Dural afferent neurons are implicated in primary headaches including migraine. Although a significant portion of primary afferent neurons innervating the dura are myelinated A-type neurons, previous electrophysiological studies have primarily characterized the functional properties of small-sized C-type sensory neurons. Here we show the functional characterization of dural afferent neurons identified with the fluorescent dye DiI. DiI-positive neurons were divided into three types: small-, medium-, and large-sized neurons, based on their diameter, area, and membrane capacitance. The immunoreactivity of NF200, a marker of A-type myelinated neurons, was detected in most large-sized, but it was also present in a limited number of small- and medium-sized DiI-positive neurons. Capsaicin, a transient receptor potential vanilloid 1 agonist, induced the membrane currents in most small- and medium-sized neurons, but not in large-sized DiI-positive neurons. Tetrodotoxin-resistant Na+ channels were expressed in almost all types of DiI-positive neurons. Mechanosensitive currents were detected from a majority of large-sized, and to a lesser extent, small- and medium-sized DiI-positive neurons.
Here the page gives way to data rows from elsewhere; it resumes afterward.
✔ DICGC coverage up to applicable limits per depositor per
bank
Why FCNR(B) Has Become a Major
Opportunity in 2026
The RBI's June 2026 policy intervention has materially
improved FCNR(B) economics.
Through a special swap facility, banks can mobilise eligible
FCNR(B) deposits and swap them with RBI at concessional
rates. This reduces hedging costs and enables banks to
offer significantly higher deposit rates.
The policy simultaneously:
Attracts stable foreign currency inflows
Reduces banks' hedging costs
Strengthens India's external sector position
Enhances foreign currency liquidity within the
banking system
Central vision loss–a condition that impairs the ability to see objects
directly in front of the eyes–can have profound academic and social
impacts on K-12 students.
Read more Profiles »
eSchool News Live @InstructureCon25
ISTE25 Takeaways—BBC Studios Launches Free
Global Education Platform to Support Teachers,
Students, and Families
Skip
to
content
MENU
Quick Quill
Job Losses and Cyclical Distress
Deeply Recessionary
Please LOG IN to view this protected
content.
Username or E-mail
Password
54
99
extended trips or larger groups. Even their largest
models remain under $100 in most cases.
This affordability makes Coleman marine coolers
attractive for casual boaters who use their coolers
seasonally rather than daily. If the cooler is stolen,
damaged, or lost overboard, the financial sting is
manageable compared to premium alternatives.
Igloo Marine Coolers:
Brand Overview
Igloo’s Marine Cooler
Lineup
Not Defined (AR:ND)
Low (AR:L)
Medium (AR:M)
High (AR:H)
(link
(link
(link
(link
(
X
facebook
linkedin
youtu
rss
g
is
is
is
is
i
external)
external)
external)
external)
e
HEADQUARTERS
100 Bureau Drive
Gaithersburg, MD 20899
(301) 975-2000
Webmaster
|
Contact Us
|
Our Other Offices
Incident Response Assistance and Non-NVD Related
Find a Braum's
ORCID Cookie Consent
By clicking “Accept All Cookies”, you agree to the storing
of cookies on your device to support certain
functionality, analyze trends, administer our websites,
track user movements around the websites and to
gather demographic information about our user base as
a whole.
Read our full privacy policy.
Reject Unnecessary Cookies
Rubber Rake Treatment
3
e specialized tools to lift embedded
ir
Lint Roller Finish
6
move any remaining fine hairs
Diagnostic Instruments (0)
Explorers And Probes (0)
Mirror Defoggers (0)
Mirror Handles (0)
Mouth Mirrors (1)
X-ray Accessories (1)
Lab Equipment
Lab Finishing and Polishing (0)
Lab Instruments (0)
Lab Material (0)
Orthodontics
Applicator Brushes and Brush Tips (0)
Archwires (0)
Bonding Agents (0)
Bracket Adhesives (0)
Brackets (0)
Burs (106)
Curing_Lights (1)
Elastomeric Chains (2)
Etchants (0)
The results suggest that most dural afferent neurons are nociceptive, e.g., polymodal C-type for small- and medium-sized neurons, and high-threshold nociceptive A-type mechanoreceptors for large-sized neurons. We also found that DiI-positive neurons differed with respect to passive and active membrane properties, and that sumatriptan, a representative drug used for the acute treatment of migraine attack, inhibited voltage-gated Ca2+ currents in all types of DiI-positive neurons. The present results showing the nociceptive properties of dural afferent neurons would contribute to understand the pathophysiology of primary headaches.